Striped bass. (U.S. Fish and Wildlife Service)
Regional fisheries regulators are limiting recreational fishers from catching larger striped bass after unexpectedly heavy recreational catches in 2022 raised alarms about whether the struggling Atlantic Coast population could rebound as hoped by the end of the decade.
The new limit, which went into effect May 3 and will last through Oct. 28, forbids recreational fishers in the Chesapeake Bay and along the coast from taking any striped bass more than 31 inches long, in an attempt to protect a robust population of the species born in 2015. It was imposed by the Striped Bass Management Board of the Atlantic States Marine Fisheries Commission, the body that oversees all fishing in state waters along the East Coast.
“Based on concern for the stock and the long-term interests of its stakeholders, the Board acted decisively to protect one of the few remaining strong year classes,” said board chair Marty Gary, who also serves on the Potomac River Fisheries Commission.
Besides the emergency limits, the board also voted to begin considering whether changes should be made to current catch restrictions and season closures in both the recreational and commercial fisheries in order to help rebuild the Atlantic population.

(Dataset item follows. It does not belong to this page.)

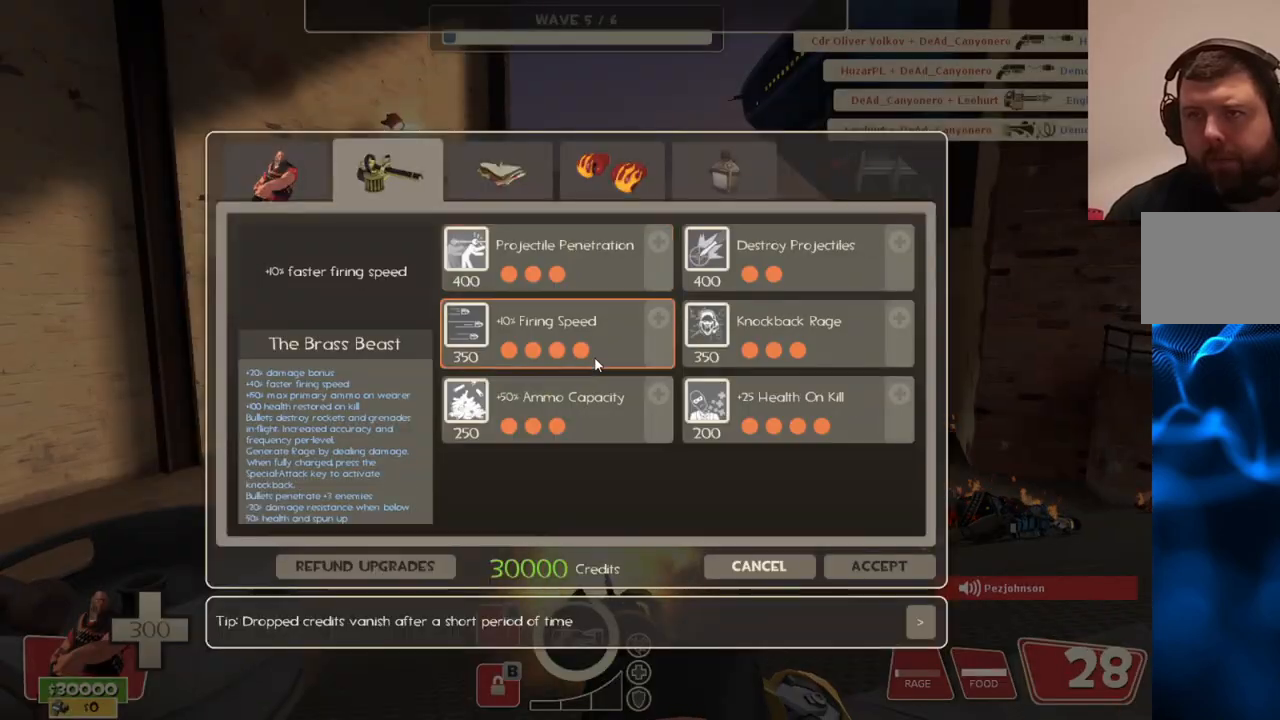
{"dt_ms": 500, "buttons": ["L2"], "left_stick": "center", "right_stick": "center", "events": [[17, "right_stick", "up-right"], [50, "left_stick", "center"], [117, "R2", "up"], [367, "right_stick", "center"]]}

“Recreational fishing pressure on striped bass is increasing just as the population is struggling to recover,” said Chris Moore, a scientist with the Chesapeake Bay Foundation, in a statement. “Fish that are caught and released can die, especially if released in the summer when water temperatures are high and oxygen levels are low.”
ASMFC boards are allowed to take emergency actions like this week’s new restrictions when public health and fisheries conservation goals have “been placed substantially at risk by unanticipated changes in the ecosystem, the stock, or the fishery.”
The striped bass board had found that if death rates remained as high as they were during 2022, the probability that the spawning population could reach the 2029 targets set by regulators fell from 97% likelihood to 15%.
Steve Atkinson, president of the Virginia Saltwater Sportfishing Association, said the striped bass declines have led to a situation of “either pay me now, or pay me more later.”
“I always prefer the now option,” he said in an email. “This fishery has been in decline for years, and it is time that they took bold action to save it.”
Recent research by William & Mary’s Virginia Institute of Marine Science found that 2022 was “another average year” for the hatching of striped bass in Virginia tributaries of the Chesapeake Bay.